→ Assignment
Work out how many lines in these entries include the string "durch", and give only that figure.

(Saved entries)

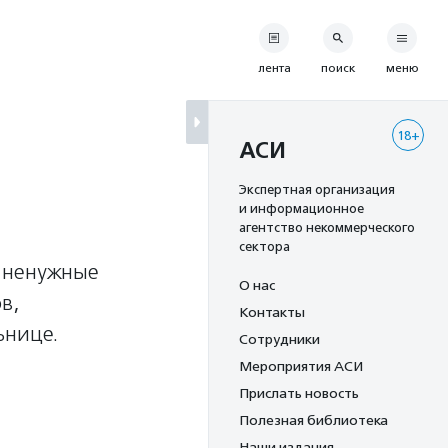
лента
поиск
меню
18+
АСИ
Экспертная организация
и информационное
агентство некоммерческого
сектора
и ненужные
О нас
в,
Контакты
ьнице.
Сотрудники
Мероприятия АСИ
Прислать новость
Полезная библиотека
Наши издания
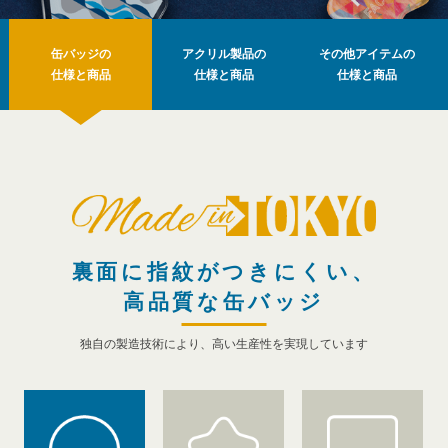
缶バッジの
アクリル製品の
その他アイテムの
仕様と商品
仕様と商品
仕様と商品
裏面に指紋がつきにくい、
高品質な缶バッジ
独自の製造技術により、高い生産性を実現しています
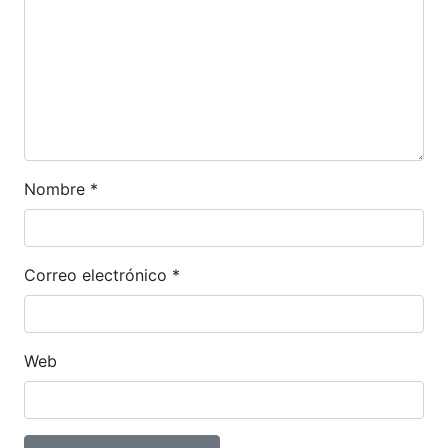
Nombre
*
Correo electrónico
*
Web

* * *

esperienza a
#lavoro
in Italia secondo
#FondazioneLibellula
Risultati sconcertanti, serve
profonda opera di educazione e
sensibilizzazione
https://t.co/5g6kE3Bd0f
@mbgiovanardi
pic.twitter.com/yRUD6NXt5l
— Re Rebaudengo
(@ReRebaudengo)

...

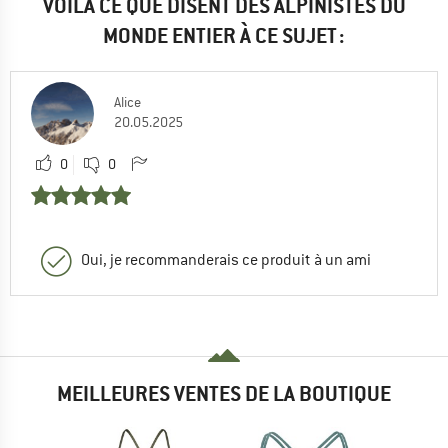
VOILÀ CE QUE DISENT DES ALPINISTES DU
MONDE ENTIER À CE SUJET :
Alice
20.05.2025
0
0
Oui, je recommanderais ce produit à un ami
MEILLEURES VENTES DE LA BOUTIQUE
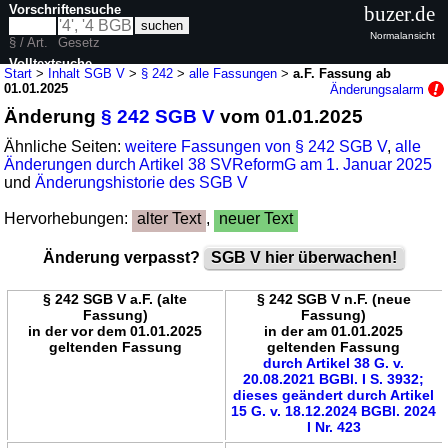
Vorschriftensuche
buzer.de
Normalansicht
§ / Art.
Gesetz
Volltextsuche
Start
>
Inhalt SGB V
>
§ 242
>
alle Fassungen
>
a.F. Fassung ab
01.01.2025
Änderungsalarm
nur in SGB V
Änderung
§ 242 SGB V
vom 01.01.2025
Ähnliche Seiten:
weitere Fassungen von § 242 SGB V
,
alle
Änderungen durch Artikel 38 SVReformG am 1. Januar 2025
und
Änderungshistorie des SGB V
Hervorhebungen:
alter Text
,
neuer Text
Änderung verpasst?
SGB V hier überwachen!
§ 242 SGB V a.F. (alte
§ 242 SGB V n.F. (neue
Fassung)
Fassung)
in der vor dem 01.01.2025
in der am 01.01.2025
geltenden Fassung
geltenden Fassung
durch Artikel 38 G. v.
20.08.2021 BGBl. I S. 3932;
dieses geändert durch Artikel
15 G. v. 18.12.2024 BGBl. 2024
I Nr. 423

→ Exercise response
3